Although SAR is determined at the highest certified power level in each
frequency band, the actual SAR level of iPhone while in operation can
be well below the maximum value because iPhone adjusts its cellular
transmitting power based in part on proximity to the wireless network.
In general, the closer you are to a cellular base station, the lower the
cellular transmitting power level.
iPhone’s SAR measurement may exceed the FCC exposure guidelines for
body-worn operation if positioned less than 15 mm (5/8 inch) from the
body (e.g., when carrying iPhone in your pocket).
Tips to minimize cell phone radiation exposure:
- Using remote ear pieces would help keep the phone away from your body. Bluetooth headsets just add to the radiation mix. Airtube headsets may work best. Using the speakerphone also helps.

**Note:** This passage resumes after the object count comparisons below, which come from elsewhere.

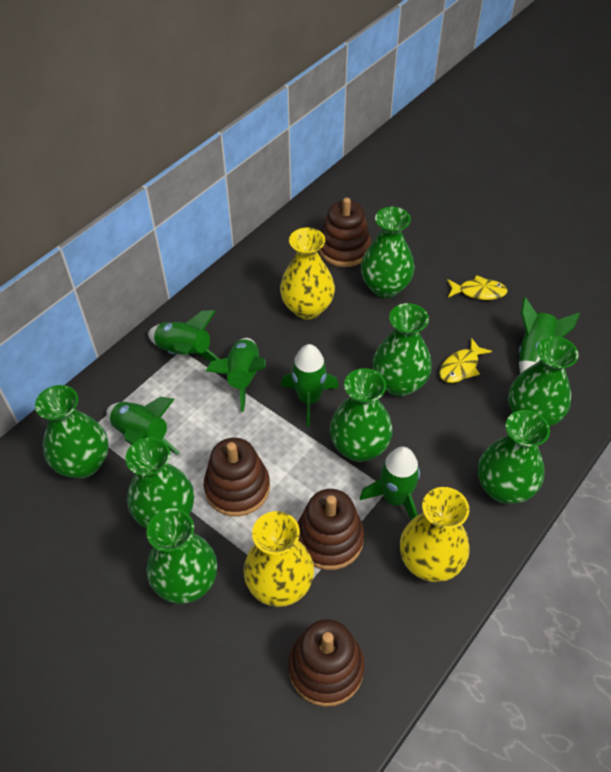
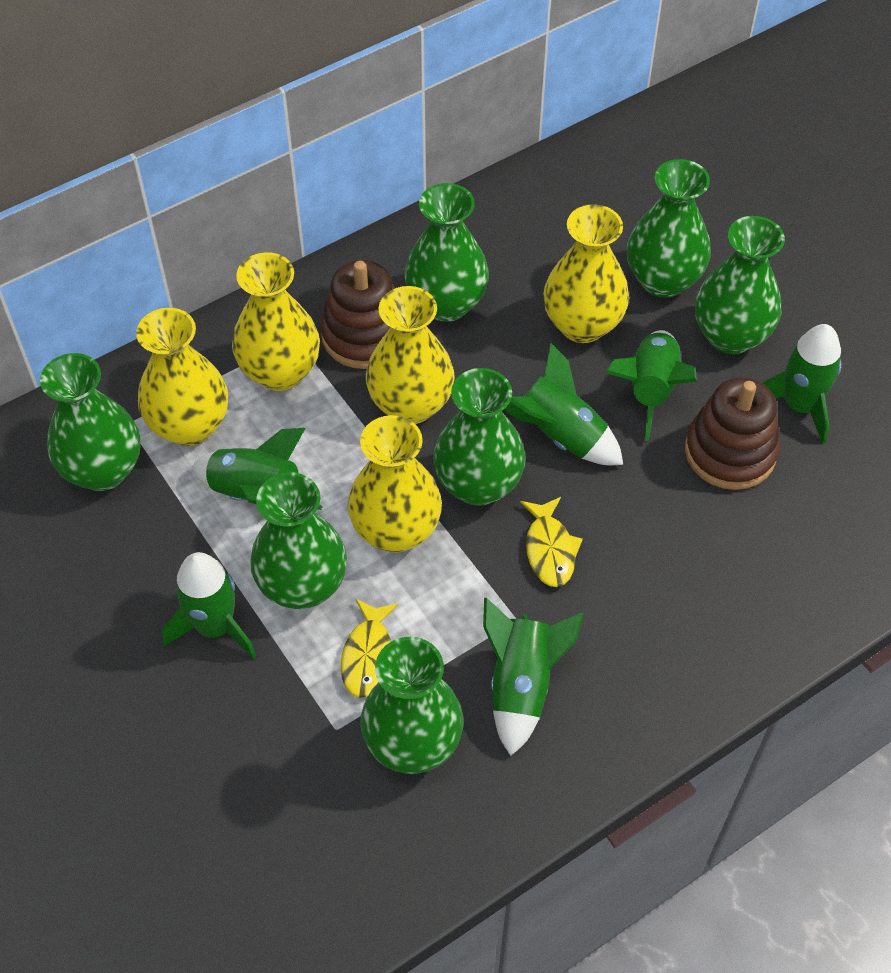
brown stacking toy: 4 -> 2
green vase: 8 -> 7
yellow vase: 3 -> 5

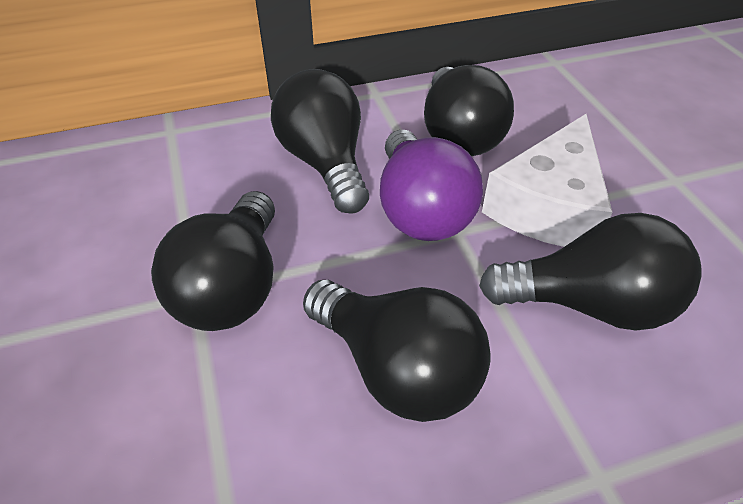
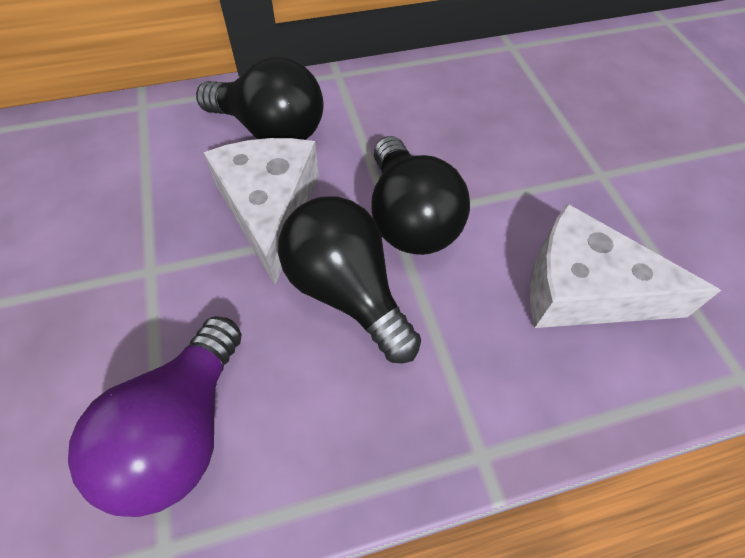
black light bulb: 5 -> 3
white cheese: 1 -> 2

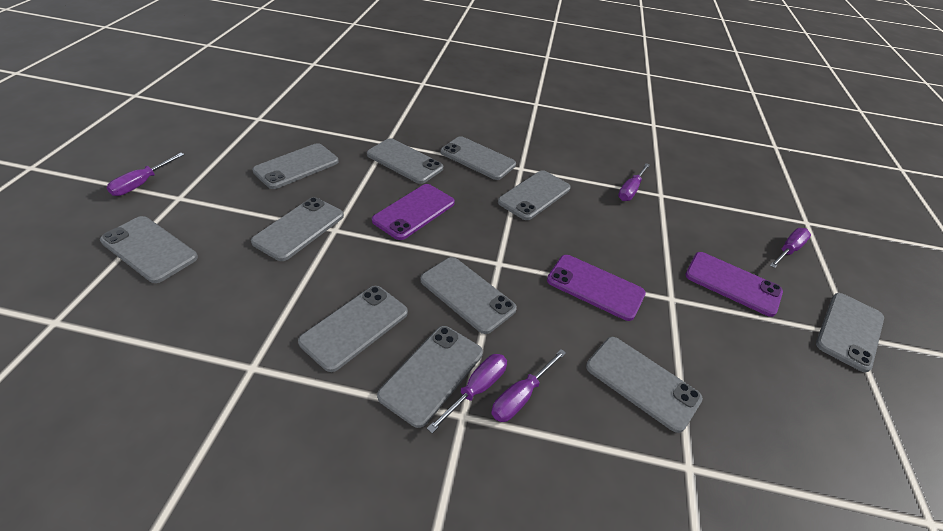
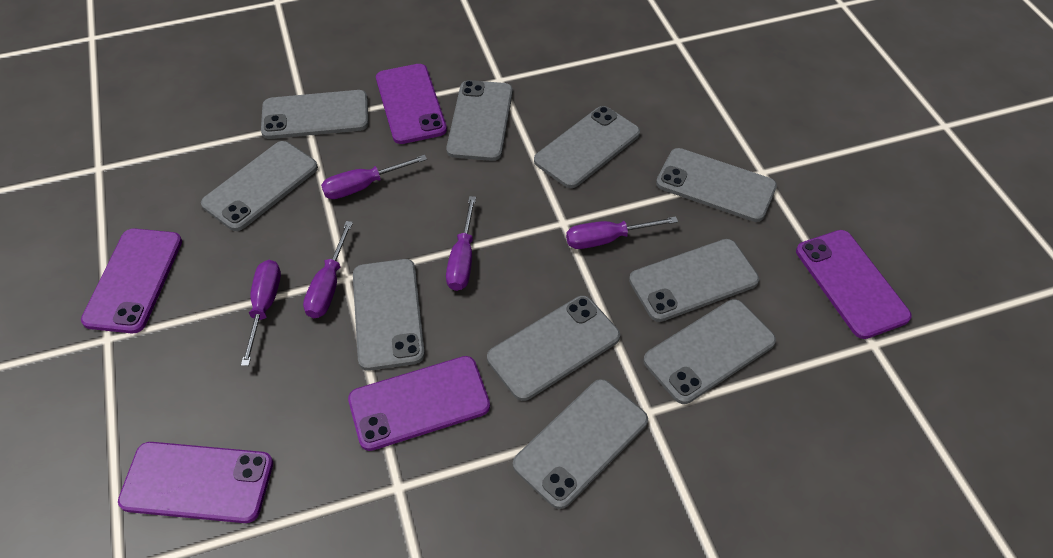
grey phone: 11 -> 10
purple phone: 3 -> 5

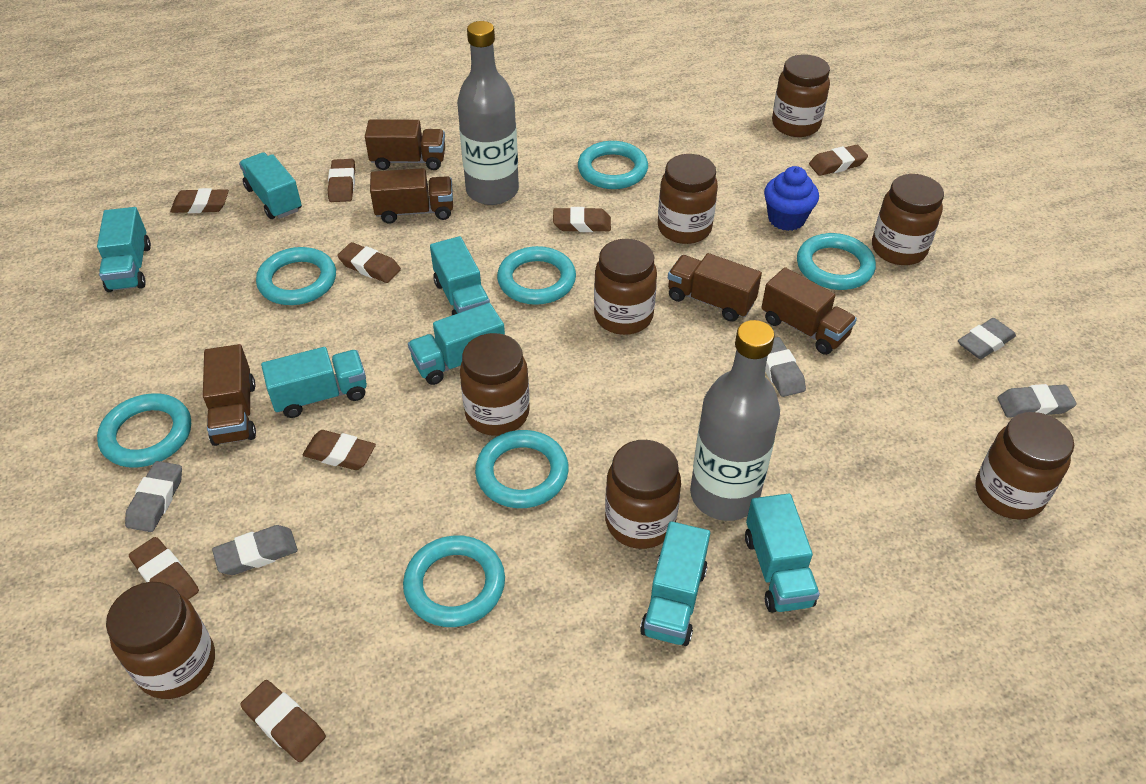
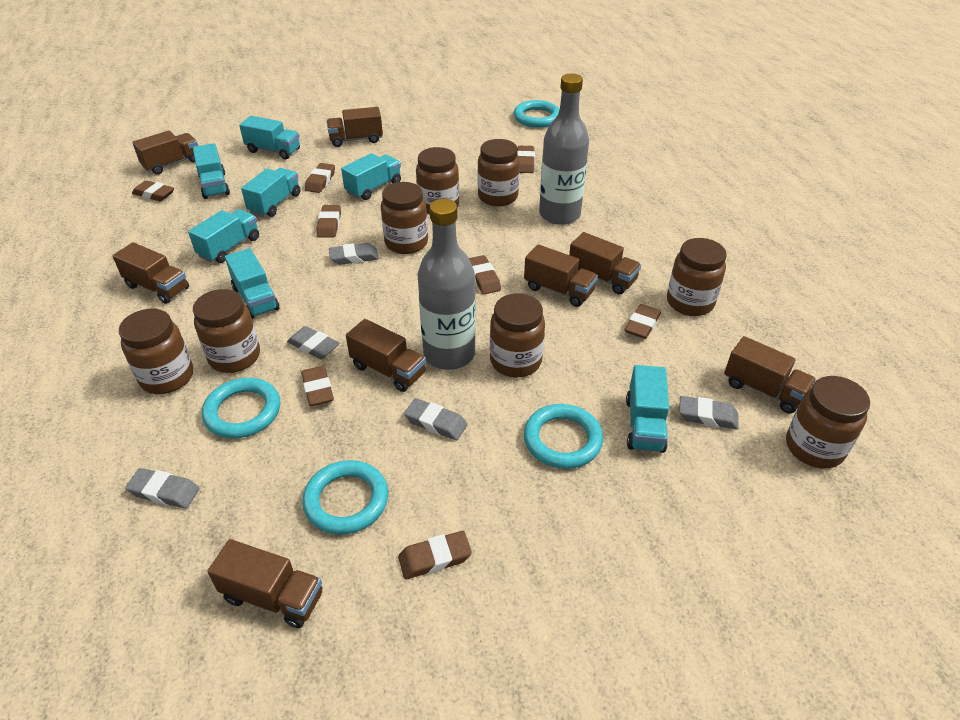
blue cupcake: 1 -> 0
brown truck: 5 -> 8
turquoise ring: 7 -> 4

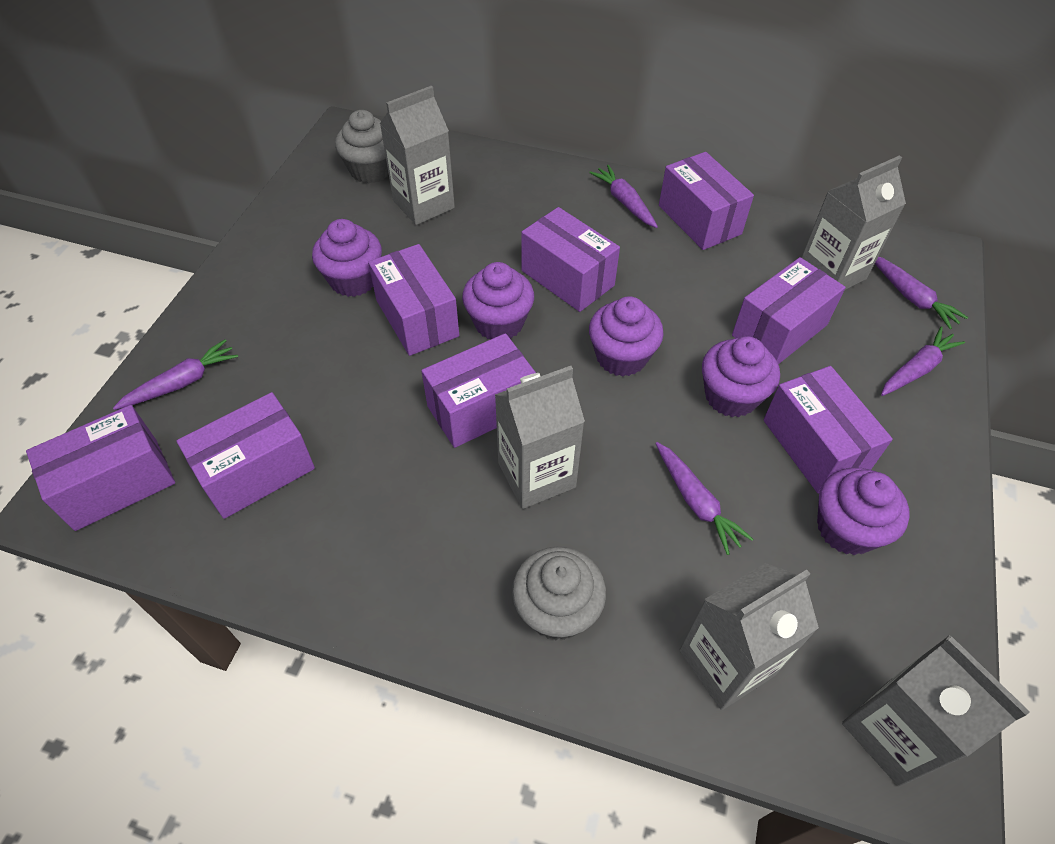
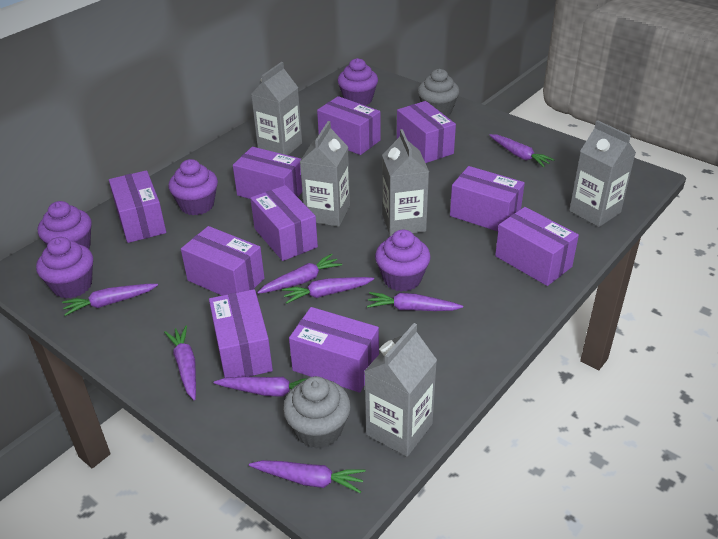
purple box: 8 -> 10
purple carrot: 5 -> 8

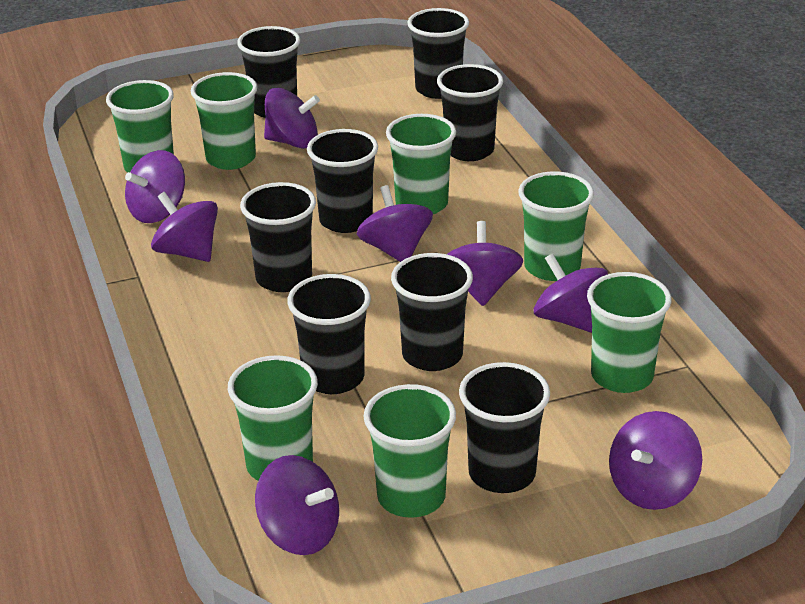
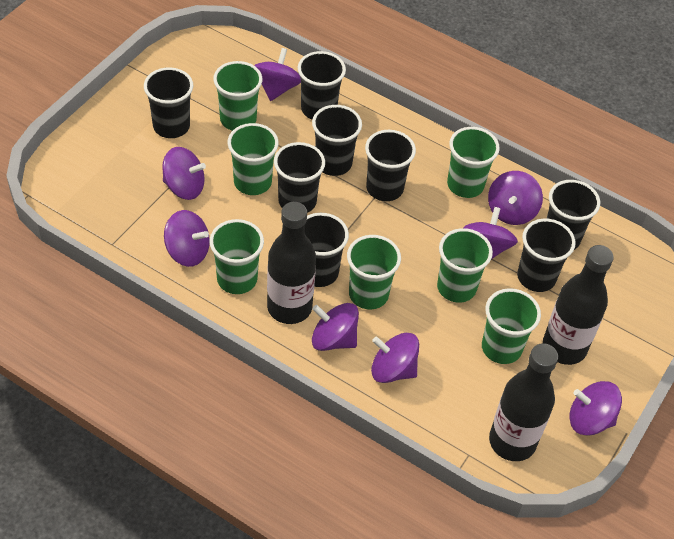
black bottle: 0 -> 3

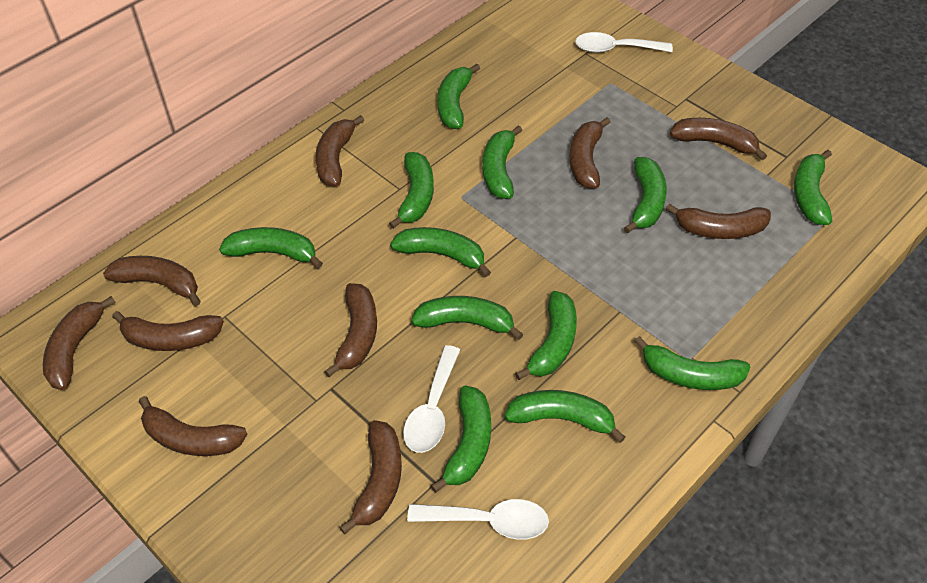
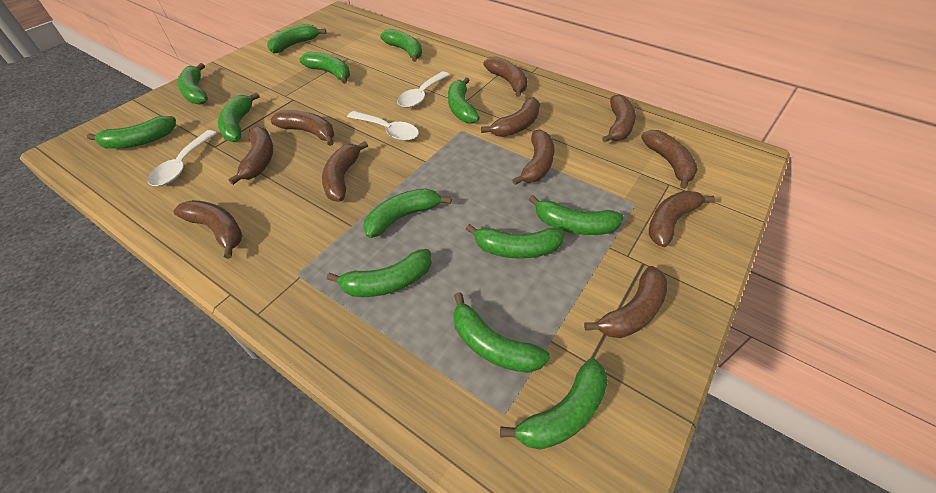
brown banana: 10 -> 11
green banana: 12 -> 13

- When not using your phone, try to take it out of your pocket, handbag, or holster. Keep it away from your body.
- Limit cell phone use to essential calls and do not gab endlessly because you have a lot of minutes.
- Do not use cell phones in elevators or metal cages that may concentrate radiation.
- Use the speakerphone function when possible, to maximize the distance between the cell phone and your head.
GQ recently had an article about cell phone safety.
San Francisco and other cities now requires wireless retailers to post cell phone radiation levels. Other cities are moving in the same direction.